▶ _WORK TASK A_
In the supporting statement on big data, take the part between "The above definition" and "ten years later.", inclusive, and write it out again with "HHS" changed to "the department".
▶ _WORK TASK B_
Answer these from the supporting statement on big data:
(i) What organization did ASPE contract to conduct the project?
(ii) Whose draft supplies the definition of big data used for the project?
(iii) How many publications per year does the statement give for the literature databases of the National Library of Medicine?
▶ _WORK TASK C_
Carry on the supporting statement on big data from the point where it stops.

▶ _PASSAGE_

Big Data or Not: Determining the Use of Big Data
ASPE Generic Information Collection Request
OMB No. 0990-0421
Supporting Statement – Section A
Submitted: March 21, 2018
Contracting Officer Representative
James Sorace MD MS
Medical Officer
U.S. Department of Health and Human Services
Office of the Assistant Secretary for Planning and Evaluation
200 Independence Avenue SW, Washington DC 20201
202-205-8678
James.sorace@hhs.gov
Section A – Justification
Circumstances Making the Collection of Information Necessary
The Office of The Assistant Secretary for Planning and Evaluation (ASPE) at the Department of Health and Human Services (HHS) has contracted NORC at the University of Chicago to conduct the project “Big Data or Not: Determining the Use of Big Data”. This project aims to create an information resource to facilitate HHS decision-making regarding the use of big data (BD) to address questions of interest in this field. Comparative methodological frameworks for analyzing big data are still being developed and the overall scientific validity of such new approaches and data sources are not well understood. At present, information is scattered, anecdotal, and not well-documented.
Purpose and Use of the Information Collection
There is a need for HHS to better understand the data and technologies that underlie BD and determine if and how they should be incorporated to improve evidence-based decision-making by the department. The information obtained by this project will help address this question.
For the purpose of this project we will use the current definition of the BD found in the National Institute of Standards and Technology (NIST) Big Data Working Group draft (see https://bigdatawg.nist.gov/_uploadfiles/M0613_v1_3911475184.docx).
Big Data refers to the inability of traditional data architectures to efficiently handle the new datasets. Characteristics of Big Data that force new architectures are as follows:
Volume (i.e., the size of the dataset);
Variety (i.e., data from multiple repositories, domains, or types);
Velocity (i.e., rate of flow); and
Variability (i.e., the change in velocity or structure).
The above definition serves to differentiate BD technologies from many traditional data resources found at HHS. For example, HHS survey data does not meet this definition. Surveys may seem large, but they are generally not large by current BD standards, which refer to datasets that are vastly more complex. Once collected and interpreted, even a data set as large as the Decennial Census of Population does not change in content or format (i.e. it lacks velocity, variety, and variability). It is fixed and static until the next Census ten years later.
In contrast the literature databases maintained by the National Library of Medicine are perhaps HHS’s best examples of BD as these data resources are continuously updated (velocity) with over 1 million publications per year1 (volume) that represent new experimental findings across a multitude of fields that publish on different schedules (variability) from a large number of sources (variety).

▶ _GIVEN DATA_
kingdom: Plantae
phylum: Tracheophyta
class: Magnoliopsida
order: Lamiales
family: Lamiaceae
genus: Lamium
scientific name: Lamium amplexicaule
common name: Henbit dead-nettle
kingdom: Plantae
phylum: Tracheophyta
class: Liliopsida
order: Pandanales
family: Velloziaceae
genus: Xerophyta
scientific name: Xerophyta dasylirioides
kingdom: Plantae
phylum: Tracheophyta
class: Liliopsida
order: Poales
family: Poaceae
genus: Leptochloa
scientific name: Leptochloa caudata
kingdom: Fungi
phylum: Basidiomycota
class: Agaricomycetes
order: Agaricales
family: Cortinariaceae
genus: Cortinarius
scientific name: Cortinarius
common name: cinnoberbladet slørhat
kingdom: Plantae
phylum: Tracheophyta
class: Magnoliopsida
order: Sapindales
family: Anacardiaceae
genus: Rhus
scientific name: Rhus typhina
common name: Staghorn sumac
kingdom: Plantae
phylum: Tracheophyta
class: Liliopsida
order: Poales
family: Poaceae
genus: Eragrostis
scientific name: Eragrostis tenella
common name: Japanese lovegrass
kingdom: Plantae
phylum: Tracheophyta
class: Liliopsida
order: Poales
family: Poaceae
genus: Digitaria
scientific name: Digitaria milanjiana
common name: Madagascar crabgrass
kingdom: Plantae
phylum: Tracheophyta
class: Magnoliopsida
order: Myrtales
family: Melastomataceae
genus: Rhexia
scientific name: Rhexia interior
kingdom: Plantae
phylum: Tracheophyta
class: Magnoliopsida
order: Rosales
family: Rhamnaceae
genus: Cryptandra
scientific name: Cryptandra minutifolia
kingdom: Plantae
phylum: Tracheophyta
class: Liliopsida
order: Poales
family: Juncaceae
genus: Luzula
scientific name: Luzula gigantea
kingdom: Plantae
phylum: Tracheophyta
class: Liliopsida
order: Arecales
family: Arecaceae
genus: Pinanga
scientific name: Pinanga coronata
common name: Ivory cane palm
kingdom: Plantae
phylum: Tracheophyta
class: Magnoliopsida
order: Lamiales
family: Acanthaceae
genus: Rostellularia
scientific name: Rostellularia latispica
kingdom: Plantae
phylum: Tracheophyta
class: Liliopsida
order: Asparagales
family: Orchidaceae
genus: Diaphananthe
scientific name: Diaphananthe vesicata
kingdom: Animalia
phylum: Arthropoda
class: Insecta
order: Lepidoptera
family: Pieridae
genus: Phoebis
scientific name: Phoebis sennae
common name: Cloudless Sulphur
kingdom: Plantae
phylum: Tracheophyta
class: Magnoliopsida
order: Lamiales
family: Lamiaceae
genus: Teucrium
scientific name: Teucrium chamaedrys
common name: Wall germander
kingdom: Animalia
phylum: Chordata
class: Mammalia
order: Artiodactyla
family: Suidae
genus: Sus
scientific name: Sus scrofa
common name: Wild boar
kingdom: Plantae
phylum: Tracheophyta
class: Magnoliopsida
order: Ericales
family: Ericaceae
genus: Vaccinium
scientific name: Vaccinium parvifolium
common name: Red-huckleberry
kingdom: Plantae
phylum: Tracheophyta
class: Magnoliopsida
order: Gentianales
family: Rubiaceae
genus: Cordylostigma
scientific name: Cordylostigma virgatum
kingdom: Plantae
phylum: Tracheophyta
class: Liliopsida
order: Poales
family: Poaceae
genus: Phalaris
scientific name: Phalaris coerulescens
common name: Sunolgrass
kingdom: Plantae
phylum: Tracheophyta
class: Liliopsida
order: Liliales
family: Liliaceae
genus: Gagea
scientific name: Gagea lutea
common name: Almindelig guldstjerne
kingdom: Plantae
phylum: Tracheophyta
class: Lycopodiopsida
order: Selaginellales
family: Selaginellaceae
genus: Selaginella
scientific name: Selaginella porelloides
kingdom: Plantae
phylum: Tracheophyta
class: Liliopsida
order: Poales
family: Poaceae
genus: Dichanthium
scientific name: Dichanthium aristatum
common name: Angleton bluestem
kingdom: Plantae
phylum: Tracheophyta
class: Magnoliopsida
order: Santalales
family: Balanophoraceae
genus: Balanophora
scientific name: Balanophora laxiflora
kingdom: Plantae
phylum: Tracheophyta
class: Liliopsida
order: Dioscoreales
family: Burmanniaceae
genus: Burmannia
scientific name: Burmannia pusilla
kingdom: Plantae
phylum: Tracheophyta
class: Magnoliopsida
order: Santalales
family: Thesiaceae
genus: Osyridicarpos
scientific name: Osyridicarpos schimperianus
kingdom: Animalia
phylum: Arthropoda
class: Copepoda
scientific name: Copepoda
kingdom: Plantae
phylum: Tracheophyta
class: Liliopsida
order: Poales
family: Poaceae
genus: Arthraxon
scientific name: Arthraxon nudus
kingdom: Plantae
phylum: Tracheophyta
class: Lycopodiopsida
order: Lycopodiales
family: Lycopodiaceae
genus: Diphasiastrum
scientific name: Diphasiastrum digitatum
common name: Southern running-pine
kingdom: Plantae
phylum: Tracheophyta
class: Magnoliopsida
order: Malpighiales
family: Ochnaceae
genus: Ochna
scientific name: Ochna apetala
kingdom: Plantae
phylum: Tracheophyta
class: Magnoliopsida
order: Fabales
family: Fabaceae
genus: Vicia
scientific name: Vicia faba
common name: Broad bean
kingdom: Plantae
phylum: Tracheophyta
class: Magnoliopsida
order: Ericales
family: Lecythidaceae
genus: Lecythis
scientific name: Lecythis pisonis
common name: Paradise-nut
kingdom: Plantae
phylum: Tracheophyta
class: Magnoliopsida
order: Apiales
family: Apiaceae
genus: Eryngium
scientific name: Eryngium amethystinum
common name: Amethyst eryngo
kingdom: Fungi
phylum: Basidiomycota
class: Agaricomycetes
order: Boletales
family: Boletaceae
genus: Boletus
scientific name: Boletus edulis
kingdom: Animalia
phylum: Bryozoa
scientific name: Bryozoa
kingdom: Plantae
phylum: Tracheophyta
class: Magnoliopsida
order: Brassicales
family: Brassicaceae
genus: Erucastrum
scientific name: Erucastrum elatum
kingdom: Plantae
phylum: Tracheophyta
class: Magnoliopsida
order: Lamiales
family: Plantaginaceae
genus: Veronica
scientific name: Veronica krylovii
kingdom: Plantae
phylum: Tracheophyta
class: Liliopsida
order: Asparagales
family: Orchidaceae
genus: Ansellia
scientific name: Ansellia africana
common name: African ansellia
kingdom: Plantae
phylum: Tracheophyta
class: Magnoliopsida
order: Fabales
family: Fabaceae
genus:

▶ _EXPECTED ANSWER A_
The above definition serves to differentiate BD technologies from many traditional data resources found at the department. For example, the department survey data does not meet this definition. Surveys may seem large, but they are generally not large by current BD standards, which refer to datasets that are vastly more complex. Once collected and interpreted, even a data set as large as the Decennial Census of Population does not change in content or format (i.e. it lacks velocity, variety, and variability). It is fixed and static until the next Census ten years later.

▶ _EXPECTED ANSWER B_
(i) NORC at the University of Chicago.
(ii) The National Institute of Standards and Technology (NIST) Big Data Working Group.
(iii) Over 1 million.

▶ _EXPECTED ANSWER C_
Another BD example is the Medicare Claims Database. This is an administrative database used to carry out our insurance obligations. It is estimated to grow at between 1.5 and 2 billion claim records per year (volume),2 updated continuously each day (velocity), with changes at random intervals with thousands of different possible diagnosis and procedure codes (variability), from thousands of different providers and specialties (variety).
HHS is now in an environment in which it must evaluate the utility of BD sources maintained by outside entities, including commercial sources, to meet many aspects of its mission. Examples of these BD sources include personalized activity data captured through motion sensors, and syndromic surveillance data that might be captured through analyzing web queries and monitoring over the counter medication purchases. Different BD sources can provide novel information for evidence development and may have advantages over data generated by HHS due to the speed of data collection, the potential for geographic granularity, and relative lack of measurement error. However, BD sources must be evaluated carefully to assure the data are of adequate quality. The strengths and weaknesses of different sources and kinds of data should inform how they are applied.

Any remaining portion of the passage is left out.